Daniel Barenboim es uno de los mejores directores de orquesta
del mundo (para algunos el mejor) aparte de afamado y precoz pianista (debutó
en su Buenos Aires natal a la edad de siete años). Como es lógico ha dirigido a
las principales formaciones musicales, desde la English Chamber Orquestra a las
Filarmónicas de Viena y Berlín, pasando por la New Philharmonia Orchestra, la Orquesta Sinfónica de Chicago,
la Filarmónica de Londres, la Orquesta de París o la Staatskapelle de Berlín,
aparte de haber fundado su propia orquesta, la West-Eastern Divan (WEDO). Como
consumado wagneriano, a pesar de ser judío, ha dirigido repetidamente en
Bayreuth, así como en el resto de los principales templos de la ópera. Ha sido también director musical general de la Deutsche
Staatsoper (la ópera estatal de Berlín conocida como Unter den Linden) y
del Teatro alla Scala de Milán. Es en esta última ciudad donde ocurrió
la anécdota que motiva este comentario.
En el prestigioso marco de la más famosa sala de conciertos y
de ópera de Italia, Barenboim ofrecía como pianista probablemente su última
actuación siendo aún director del teatro, antes de que tomase su relevo el
milanés Riccardo Chailly. Era el 22 de diciembre del pasado año y como
curiosidad diré que el precio de las entradas iba desde los muy módicos 6,5.-€
hasta los 85.-€. Iba a comenzar el concierto, con el que se completaba el ciclo
de las sonatas de Franz Schubert, y a la derecha del escenario eran repetidos los fogonazos de flash que rompían
la penumbra ambiental que es habitual en estas ocasiones. El célebre pianista
abordaba las primeras notas de la sonata D845 del compositor alemán, y los
fogonazos no cesaban. Barenboim interrumpe de pronto la interpretación, se
levanta y se dirige hacia la persona que perturbaba su concentración con el
dichoso flash, que además al parecer no era la primera vez que lo hacía y había
sido ya reprendida en días anteriores por el maestro, aparte de que como es sabido, en las salas de concierto está
habitualmente prohibido hacer fotos, con o sin flash. ”Señora -le espeta, genio
y figura, Barenboim- yo intento darle lo mejor pero usted no lo respeta. Se lo
he dicho en cada concierto, la primera vez en tono amable, pero esta vez ya va
en serio. Los que hacen fotos durante los conciertos son maleducados” concluyó
su reprimenda el artista entre los aplausos del público, antes de reemprender
la sonata schubertiana.
No sé si Barenboim habrá contemplado alguna vez nuestra
Semana Santa, a pesar de que hace ya tiempo que viene por aquí todos los años.
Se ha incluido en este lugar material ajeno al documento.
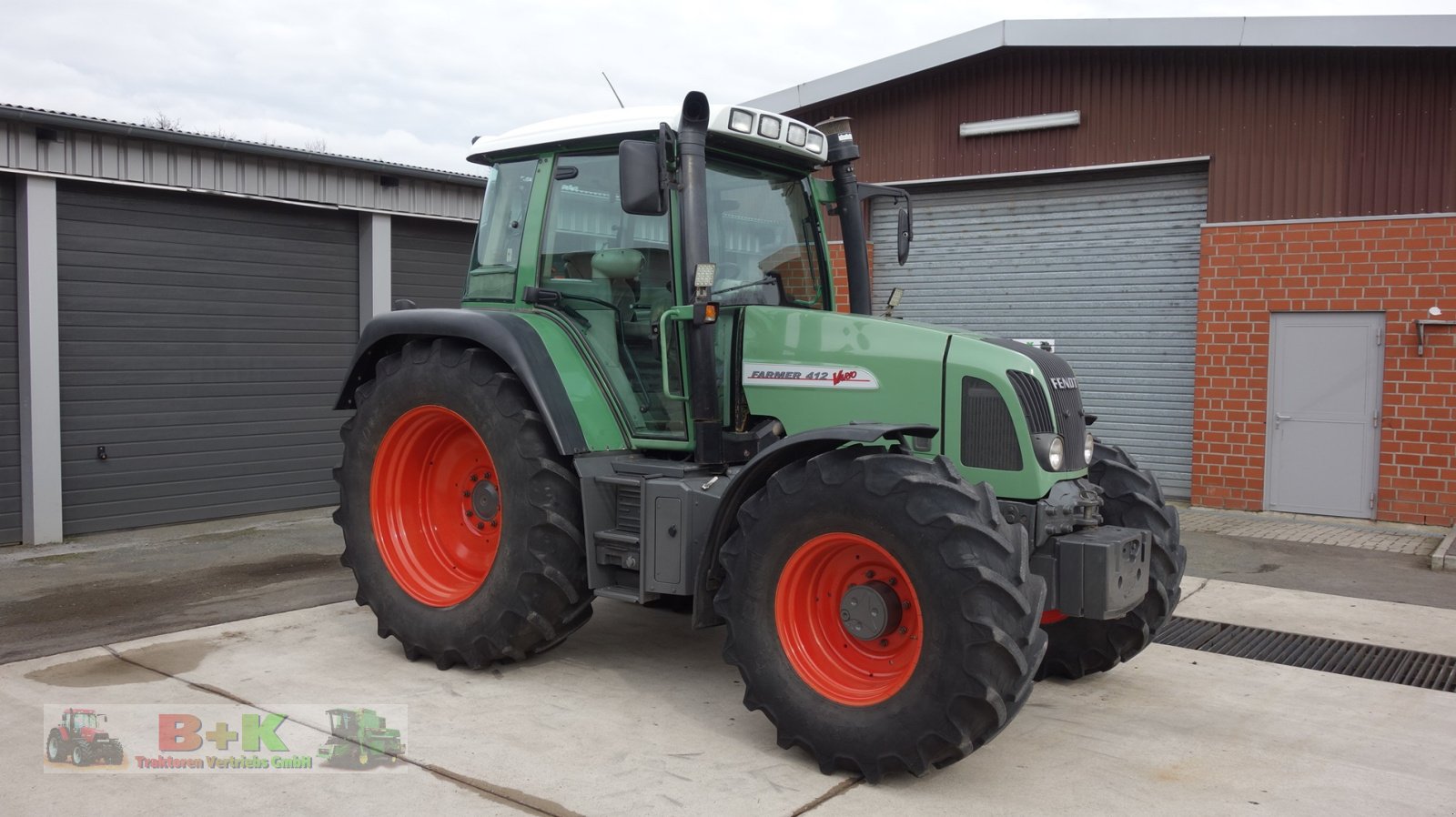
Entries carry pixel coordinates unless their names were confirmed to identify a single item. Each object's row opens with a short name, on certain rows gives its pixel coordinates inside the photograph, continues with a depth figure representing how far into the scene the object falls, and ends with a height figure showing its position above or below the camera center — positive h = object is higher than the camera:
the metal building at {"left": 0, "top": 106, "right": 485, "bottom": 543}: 8.40 +0.41
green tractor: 3.85 -0.42
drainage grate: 5.53 -1.52
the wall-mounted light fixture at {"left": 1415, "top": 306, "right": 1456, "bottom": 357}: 9.33 +0.37
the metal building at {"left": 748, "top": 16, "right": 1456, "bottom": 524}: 9.47 +1.49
La última vez en el mes enero para ofrecer el concierto con programa mozartiano
–como director y pianista a un tiempo- que ya comenté. Si lo hiciera podría
contemplar como en este caso no es una señora sino cientos o miles de
criaturitas con teléfono o cámara en ristre los que rompen son sus flashes el
recogimiento de la oscuridad en tantos rincones de la ciudad al paso de
nuestras cofradías. A la estética barroca de nuestras hermandades no les va el
exceso de luz eléctrica, y cuando solicitan incluso al Ayuntamiento que se
apague el alumbrado público en tal o cual calle o plaza no es precisamente para
que ahora venga a estropearse el ambiente de penumbra tenebrista que se crea
con otros elementos lumínicos que no sea la propia luz de cirios y velas. A
todos esos que con muestras de un egoísmo exacerbante no tienen reparo en molestar
la visión de los demás para llevarse ellos su fotito a casa les diría:
“Señoras y señores, las cofradías intentan darles lo mejor
que tienen, pero ustedes no lo respetan.
Los que hacen fotos con flash a los pasos, especialmente en lugares
expresamente oscurecidos, son unos maleducados”
(El discurso podría repetirse con otros elementos perturbadores:
el móvil que suena en el momento de silencio, el aplauso a destiempo, la pandilla
de niñatos que van armando jaleo… Escójanlos ustedes mismos y dense el gusto,
como Barenboim, de cantarle las cuarenta a los impertinentes. Pero no se olviden
de una cosa: disfruten todo lo que puedan mientras les dejen).